- **THE REQUEST**:
Output the records exactly. Include every line.

- **INFORMATION SHOWN**:
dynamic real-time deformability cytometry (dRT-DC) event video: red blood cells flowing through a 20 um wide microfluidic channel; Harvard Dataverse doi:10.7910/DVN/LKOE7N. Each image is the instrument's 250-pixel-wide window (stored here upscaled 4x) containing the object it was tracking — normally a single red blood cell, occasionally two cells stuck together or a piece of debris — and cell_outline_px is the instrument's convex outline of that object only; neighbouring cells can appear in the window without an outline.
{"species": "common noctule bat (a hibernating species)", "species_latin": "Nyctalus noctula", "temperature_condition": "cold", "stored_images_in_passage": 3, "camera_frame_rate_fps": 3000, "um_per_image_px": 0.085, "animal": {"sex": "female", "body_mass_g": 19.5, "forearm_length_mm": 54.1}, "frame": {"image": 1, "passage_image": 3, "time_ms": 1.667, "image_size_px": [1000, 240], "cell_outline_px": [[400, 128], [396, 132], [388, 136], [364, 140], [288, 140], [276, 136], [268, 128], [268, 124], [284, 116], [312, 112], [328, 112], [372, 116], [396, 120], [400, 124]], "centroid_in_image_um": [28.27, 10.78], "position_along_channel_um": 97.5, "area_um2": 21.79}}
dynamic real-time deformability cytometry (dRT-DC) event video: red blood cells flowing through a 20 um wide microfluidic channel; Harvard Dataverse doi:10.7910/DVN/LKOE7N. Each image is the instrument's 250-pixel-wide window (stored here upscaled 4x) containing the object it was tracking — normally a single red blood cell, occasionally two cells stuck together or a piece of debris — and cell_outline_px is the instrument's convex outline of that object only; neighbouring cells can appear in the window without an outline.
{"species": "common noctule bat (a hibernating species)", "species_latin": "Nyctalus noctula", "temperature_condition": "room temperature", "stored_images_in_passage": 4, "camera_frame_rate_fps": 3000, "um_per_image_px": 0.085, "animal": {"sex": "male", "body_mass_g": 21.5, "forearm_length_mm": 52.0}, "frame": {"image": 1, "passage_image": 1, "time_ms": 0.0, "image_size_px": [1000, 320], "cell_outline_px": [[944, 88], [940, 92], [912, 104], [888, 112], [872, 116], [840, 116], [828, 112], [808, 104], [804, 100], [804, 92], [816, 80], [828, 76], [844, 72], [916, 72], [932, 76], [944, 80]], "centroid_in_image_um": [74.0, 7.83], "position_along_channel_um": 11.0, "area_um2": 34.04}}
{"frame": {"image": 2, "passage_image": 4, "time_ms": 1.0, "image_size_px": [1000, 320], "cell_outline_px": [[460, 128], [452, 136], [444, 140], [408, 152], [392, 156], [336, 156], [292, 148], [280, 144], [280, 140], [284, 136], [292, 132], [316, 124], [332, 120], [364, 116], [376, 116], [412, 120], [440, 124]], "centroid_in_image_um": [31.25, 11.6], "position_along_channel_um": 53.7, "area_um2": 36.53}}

- **FULL SOLUTION**:
dynamic real-time deformability cytometry (dRT-DC) event video: red blood cells flowing through a 20 um wide microfluidic channel; Harvard Dataverse doi:10.7910/DVN/LKOE7N. Each image is the instrument's 250-pixel-wide window (stored here upscaled 4x) containing the object it was tracking — normally a single red blood cell, occasionally two cells stuck together or a piece of debris — and cell_outline_px is the instrument's convex outline of that object only; neighbouring cells can appear in the window without an outline.
{"species": "common noctule bat (a hibernating species)", "species_latin": "Nyctalus noctula", "temperature_condition": "cold", "stored_images_in_passage": 3, "camera_frame_rate_fps": 3000, "um_per_image_px": 0.085, "animal": {"sex": "female", "body_mass_g": 19.5, "forearm_length_mm": 54.1}, "frame": {"image": 1, "passage_image": 3, "time_ms": 1.667, "image_size_px": [1000, 240], "cell_outline_px": [[400, 128], [396, 132], [388, 136], [364, 140], [288, 140], [276, 136], [268, 128], [268, 124], [284, 116], [312, 112], [328, 112], [372, 116], [396, 120], [400, 124]], "centroid_in_image_um": [28.27, 10.78], "position_along_channel_um": 97.5, "area_um2": 21.79}}
dynamic real-time deformability cytometry (dRT-DC) event video: red blood cells flowing through a 20 um wide microfluidic channel; Harvard Dataverse doi:10.7910/DVN/LKOE7N. Each image is the instrument's 250-pixel-wide window (stored here upscaled 4x) containing the object it was tracking — normally a single red blood cell, occasionally two cells stuck together or a piece of debris — and cell_outline_px is the instrument's convex outline of that object only; neighbouring cells can appear in the window without an outline.
{"species": "common noctule bat (a hibernating species)", "species_latin": "Nyctalus noctula", "temperature_condition": "room temperature", "stored_images_in_passage": 4, "camera_frame_rate_fps": 3000, "um_per_image_px": 0.085, "animal": {"sex": "male", "body_mass_g": 21.5, "forearm_length_mm": 52.0}, "frame": {"image": 1, "passage_image": 1, "time_ms": 0.0, "image_size_px": [1000, 320], "cell_outline_px": [[944, 88], [940, 92], [912, 104], [888, 112], [872, 116], [840, 116], [828, 112], [808, 104], [804, 100], [804, 92], [816, 80], [828, 76], [844, 72], [916, 72], [932, 76], [944, 80]], "centroid_in_image_um": [74.0, 7.83], "position_along_channel_um": 11.0, "area_um2": 34.04}}
{"frame": {"image": 2, "passage_image": 4, "time_ms": 1.0, "image_size_px": [1000, 320], "cell_outline_px": [[460, 128], [452, 136], [444, 140], [408, 152], [392, 156], [336, 156], [292, 148], [280, 144], [280, 140], [284, 136], [292, 132], [316, 124], [332, 120], [364, 116], [376, 116], [412, 120], [440, 124]], "centroid_in_image_um": [31.25, 11.6], "position_along_channel_um": 53.7, "area_um2": 36.53}}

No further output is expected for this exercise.